The New Me
Long live Old Logan! Old Logan is dead. New Logan reigns forever…but who is he?
I am 29, a father of two, and recently (one year ago) divorced. The new me is someone who has come to terms with a partner’s emotional infidelity, the profound loss that comes from losing an entire family unit, and ultimately with who I am. Something I struggled with in the beginning, and every so often when I feel down, is that small inkling of pride that makes you say:
“What was so wrong with me that I can’t be loved/respected/cherished?”

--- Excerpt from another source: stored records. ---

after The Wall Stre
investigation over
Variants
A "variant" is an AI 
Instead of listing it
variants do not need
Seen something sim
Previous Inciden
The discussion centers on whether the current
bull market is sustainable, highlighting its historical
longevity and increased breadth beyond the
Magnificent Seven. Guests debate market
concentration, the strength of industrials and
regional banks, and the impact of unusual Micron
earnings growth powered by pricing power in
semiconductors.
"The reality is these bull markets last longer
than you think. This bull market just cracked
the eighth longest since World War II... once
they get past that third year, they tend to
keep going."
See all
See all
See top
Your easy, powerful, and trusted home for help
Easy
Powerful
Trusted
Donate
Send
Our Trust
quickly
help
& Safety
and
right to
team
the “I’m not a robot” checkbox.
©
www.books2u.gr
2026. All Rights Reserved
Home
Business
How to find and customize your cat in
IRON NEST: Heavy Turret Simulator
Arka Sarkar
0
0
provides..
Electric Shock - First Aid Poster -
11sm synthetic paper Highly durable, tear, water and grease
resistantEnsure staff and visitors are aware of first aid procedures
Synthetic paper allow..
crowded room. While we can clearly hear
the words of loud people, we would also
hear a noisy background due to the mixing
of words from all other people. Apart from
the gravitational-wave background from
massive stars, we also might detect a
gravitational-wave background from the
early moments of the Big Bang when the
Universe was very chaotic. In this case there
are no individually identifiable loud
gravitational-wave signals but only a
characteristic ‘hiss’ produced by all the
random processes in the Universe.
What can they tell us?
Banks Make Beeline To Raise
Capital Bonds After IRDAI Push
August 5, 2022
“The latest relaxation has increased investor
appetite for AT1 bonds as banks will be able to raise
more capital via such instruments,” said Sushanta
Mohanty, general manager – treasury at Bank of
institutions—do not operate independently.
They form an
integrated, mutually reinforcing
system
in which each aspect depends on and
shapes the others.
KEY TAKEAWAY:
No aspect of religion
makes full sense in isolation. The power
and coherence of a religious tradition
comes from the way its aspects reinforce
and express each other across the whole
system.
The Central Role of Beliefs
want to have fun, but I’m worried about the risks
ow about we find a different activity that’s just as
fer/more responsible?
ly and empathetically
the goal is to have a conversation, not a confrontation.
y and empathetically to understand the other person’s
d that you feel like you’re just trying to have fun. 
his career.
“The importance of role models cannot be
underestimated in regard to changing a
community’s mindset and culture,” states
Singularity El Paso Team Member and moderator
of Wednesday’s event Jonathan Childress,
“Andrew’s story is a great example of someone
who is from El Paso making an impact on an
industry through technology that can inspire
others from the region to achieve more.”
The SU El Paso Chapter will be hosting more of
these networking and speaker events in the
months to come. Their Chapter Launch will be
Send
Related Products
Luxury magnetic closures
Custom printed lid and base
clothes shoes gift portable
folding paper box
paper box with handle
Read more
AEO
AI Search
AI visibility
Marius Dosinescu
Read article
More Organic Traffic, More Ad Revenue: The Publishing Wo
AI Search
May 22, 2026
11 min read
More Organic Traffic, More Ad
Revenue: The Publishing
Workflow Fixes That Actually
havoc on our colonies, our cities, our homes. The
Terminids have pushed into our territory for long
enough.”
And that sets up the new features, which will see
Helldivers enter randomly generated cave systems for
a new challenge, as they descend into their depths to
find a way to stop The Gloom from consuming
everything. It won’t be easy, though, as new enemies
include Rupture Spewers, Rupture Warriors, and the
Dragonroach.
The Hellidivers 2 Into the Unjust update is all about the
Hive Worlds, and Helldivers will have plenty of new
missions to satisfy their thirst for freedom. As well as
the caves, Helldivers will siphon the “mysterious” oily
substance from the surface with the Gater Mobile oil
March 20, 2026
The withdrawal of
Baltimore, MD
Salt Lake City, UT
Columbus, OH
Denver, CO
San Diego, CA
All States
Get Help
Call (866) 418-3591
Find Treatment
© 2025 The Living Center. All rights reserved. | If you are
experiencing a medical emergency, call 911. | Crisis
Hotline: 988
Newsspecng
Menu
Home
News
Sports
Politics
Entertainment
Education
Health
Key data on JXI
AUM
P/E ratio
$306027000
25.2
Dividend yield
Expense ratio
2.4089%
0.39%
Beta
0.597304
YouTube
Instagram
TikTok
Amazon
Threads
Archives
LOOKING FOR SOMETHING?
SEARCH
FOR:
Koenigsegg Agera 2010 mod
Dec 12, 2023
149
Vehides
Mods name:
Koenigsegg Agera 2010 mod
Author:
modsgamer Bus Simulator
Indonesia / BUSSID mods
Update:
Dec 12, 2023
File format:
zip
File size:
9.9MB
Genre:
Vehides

You know what? Sometimes the problem isn’t you. To move on, you have to be okay with that. That’s an easy thing to say, but much harder to practice. I know that I was an excellent husband (I know that sounds arrogant, but I worked hard at it) and that I provided a comfortable, safe, and loving environment for my family. My partner did not see the value in that, and sought out other avenues for her own reasons. I fully acknowledge that her choices ended our marriage. However, that’s not where the work ended. That question bothers me from time to time. Why is being a good person, good husband, and good father not enough? The reason this happens (and may be happening to you) is because of pride. Pride keeps you at the center of it all. I might have been working hard to provide for my family, but clearly something was missing. The missing piece for me was that I had to come to terms with the knowledge that all of those attributes that made me a good husband were not enough, and more importantly…that does not reflect upon me.
I know that sounds crazy. How could it be that simple? The situation isn’t my fault? The problems weren’t partially mine? I might actually be good enough as I am, and don’t need artificial inflation? These are all thoughts that I had during my healing process. Over the space of a year, I have unpacked my own neuroses over and over. Why have I found solace in the fact that I was not enough for someone that I loved? Why am I okay with that? Does that make me crazy? Am I setting myself up for failure?
The answers: I found solace through understanding that what I thought was enough simply was not enough, and given the situation there may not be an enough to meet that need. At least not from me. I had to come to terms with that. I am okay with that conclusion because it’s not a failure of my own. I did not give up, concede defeat, or turn my back. I moved on. That is completely okay to do. I’m not crazy (at least not because of all this). By moving on, I’ve set myself up to succeed where I have previously failed.
So…the new me: approaching 30, single loving father of two, dedicated to self improvement, and seeking challenge and change. I welcome my future. I’m me in a way I haven’t been in years, a welcome return of confidence and defiance and exuberance.